1963'te SFP'de yeni bir bölünme oldu: özellikle üniversite mensuplarından oluşan bir grup, İPA tarafından tanınmak istedi. İPA bu isteğin kabul edilmesini, Jacques Lacan’ın eğitsel psikanalizlerini uygulama biçiminin düzenlenmesi koşuluna bağladı. 1953’e göre çok sayıda üyenin geri döndüğü görüldü. SFP lağvedildi. 21 haziran 1964’te Jacques Lacan, Ecole freudienne de Paris'yi (EFP); Piera Aulagnier, Jean Clavreul, Serge Leclaire, François Perrier, Guy Rosolato ve Jean-Paul Valabrega ile birlikte kurdu. Bir başka grup (Association psychanalytique de France) daha oluştu; İPA’ya kabûlünü istedi ve kabul edildi. Mart 1969'da eğitsel psikanalize ilişkin başka bir bölünme ortaya çıktı. R Aulagnier çevresinde toplananlar, EFP'yi terk ederek "Dördüncü grup”u kurdular.
1980'de J. Lacan, EFP'yi lağvederek Ecole de la cause freudienne’i kurdu (1981). Bu tarihten beri Lacan'ın mirasını benimsemek isteyenler dağılmakta ve yeni grupçuklar kurulmaktadır.

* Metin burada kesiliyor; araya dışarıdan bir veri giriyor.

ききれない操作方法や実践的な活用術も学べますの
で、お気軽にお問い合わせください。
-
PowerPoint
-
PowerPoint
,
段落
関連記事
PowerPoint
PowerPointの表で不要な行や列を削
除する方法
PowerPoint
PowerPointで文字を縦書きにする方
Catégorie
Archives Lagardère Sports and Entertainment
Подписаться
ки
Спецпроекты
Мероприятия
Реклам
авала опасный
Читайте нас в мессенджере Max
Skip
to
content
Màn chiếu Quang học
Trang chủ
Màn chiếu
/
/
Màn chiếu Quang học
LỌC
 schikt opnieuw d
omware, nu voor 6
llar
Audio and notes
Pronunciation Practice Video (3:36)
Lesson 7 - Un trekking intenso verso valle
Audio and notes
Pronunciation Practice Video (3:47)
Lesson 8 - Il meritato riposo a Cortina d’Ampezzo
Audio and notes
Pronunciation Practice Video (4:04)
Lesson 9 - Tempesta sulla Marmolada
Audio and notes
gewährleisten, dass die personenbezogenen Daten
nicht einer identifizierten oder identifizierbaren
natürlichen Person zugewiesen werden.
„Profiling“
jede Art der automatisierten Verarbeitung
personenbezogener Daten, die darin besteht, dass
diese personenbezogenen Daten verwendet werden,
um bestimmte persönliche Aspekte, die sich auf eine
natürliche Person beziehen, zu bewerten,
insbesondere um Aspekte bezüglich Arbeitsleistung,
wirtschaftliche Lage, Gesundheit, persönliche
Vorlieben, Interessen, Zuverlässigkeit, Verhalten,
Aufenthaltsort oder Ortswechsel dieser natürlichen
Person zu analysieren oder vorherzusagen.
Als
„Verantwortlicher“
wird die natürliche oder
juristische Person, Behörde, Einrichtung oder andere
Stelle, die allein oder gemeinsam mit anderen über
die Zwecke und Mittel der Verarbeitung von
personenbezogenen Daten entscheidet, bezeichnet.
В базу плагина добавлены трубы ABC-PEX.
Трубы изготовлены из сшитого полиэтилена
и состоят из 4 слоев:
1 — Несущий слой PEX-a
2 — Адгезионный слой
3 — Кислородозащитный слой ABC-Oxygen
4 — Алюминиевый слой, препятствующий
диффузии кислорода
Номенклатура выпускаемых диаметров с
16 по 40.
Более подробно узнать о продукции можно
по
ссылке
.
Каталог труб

Fransa'da halen psikanalizcilik mesleğini düzenleyen hiçbir yasa bulunmamaktadır. 1968'den beri bazı üniversitelerde psikanaliz öğretimi yapılmakta, hatta bazıları tarafından psikanalizcilik diploması verilmektedir, ama psikanaliz yapmak için hiçbir üniversite diploması gerekli değildir. Bir psikanaliz topluluğuna üye olma, bazıları tarafından bir uzmanlık güvencesi olarak kabul edilmektedir. Bu okullarda güçlü bir hiyerarşi vardır ve her psikanalizci adayından kişisel bir psikanaliz uygulaması yapmış olması (buna, bazı okullarda eğitsel psikanaliz adı veriliyor) ve adayın, okul hiyerarşisinde yüksek bir yerde bulunan ve kendisine unvan verecek olan bir psikanalizcinin gözetimindeki tedaviler, yani bir dizi "kontrol"e katılması istenmektedir. Psikanalizciler, muayenehanelerdeki özel hekimliğe (psikanaliz tedavisi sosyal sigortalar tarafından üstlenilmemektedir), sorunları olan çocukları ya da yetişkinleri kabul eden kurumlardaki çalışmalarını da eklemektedirler. Bu çalışmalar, bireysel psikanaliz tedavileri ya da bir grup içinde etkili olan bilinçdışı süreçlerin saptanması düzeyinde yürütmektedir.